3) Check out your Employee Benefit Trust
“EBTs are currently receiving particular attention from HMRC; just think of the example of Glasgow Rangers football club. There can often be tax issues with these schemes. In our experience, the majority of EBTs, and the underlying rationale for setting them up, have been viewed as ‘questionable’ by HMRC. That means EBTs can be seen as ‘toxic’ by buyers, due to the possibility of tax liabilities arising in the future under new ownership. Therefore, well in advance of putting a company up for sale, it would be prudent to refer these cases back to Tax Advisors/Accountants with a view to removing any perceived ‘toxicity’ from the company.”

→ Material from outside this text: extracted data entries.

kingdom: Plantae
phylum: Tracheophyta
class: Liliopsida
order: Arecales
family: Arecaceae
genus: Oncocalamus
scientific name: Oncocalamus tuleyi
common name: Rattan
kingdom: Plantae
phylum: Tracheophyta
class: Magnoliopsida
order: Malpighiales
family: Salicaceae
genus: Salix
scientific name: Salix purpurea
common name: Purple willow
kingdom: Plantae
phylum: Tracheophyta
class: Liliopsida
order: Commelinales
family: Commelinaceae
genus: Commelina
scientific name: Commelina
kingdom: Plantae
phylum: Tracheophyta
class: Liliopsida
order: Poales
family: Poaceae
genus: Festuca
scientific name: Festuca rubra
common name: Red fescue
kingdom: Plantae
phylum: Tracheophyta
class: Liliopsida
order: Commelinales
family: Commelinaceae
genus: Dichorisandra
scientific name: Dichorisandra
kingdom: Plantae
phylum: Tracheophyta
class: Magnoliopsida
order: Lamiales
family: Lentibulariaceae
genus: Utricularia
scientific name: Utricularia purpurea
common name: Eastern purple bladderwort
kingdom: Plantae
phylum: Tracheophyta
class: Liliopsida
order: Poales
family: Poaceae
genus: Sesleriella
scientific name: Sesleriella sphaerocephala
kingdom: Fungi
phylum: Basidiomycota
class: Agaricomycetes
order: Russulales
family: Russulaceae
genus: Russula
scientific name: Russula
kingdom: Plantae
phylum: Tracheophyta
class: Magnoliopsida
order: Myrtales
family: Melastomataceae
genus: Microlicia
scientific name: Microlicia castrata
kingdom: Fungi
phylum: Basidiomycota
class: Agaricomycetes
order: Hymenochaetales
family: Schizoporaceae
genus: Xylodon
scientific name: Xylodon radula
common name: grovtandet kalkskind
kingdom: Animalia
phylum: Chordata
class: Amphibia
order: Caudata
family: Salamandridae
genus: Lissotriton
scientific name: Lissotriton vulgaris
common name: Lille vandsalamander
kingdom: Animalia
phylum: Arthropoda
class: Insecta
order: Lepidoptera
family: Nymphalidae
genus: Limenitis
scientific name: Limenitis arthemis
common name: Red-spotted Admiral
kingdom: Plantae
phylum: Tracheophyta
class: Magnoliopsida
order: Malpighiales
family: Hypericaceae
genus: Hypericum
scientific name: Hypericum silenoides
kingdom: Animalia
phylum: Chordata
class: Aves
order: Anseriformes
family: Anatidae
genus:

4) Sort out your shareholdings
“I recently worked with a company where the business owner had decided to sell one of his companies. It was a group of businesses under a holding company. If the shareholding is in the holding company and the business owner divests one of his businesses, this means that the consideration of the sales proceeds will go to the holding company - and there is no entrepreneurs’ tax relief available for that. Obviously this isn’t difficult to adjust, but again it needs to be done prior to taking the business to market. We would advise our clients to work with their accountants to get this in order.”
5) Be realistic in the plan you put forward
“There can be a tendency to want to put together a very optimistic business plan – we call it a “hockey stick” forecast showing dynamic growth projections. We always urge caution here and look to advise our clients accordingly as this could encourage a potential acquirer to structure the deal in a way that rewards our customer on the future performance of the business, and not its current performance. This could lead to deferred payments instead of getting most of your money upfront.”
6) Develop a management structure
“Acquirers love businesses with systems and processes, and management teams with clear lines of report. This demonstrates that the business is independent and can function well, based on its processes and not just on one person.”
Every business is different, and so are acquirers’ motives. Remember the three Ps: preparation is key, even if you are not thinking of selling your company now. Taking action today may make your business more attractive when the time is right.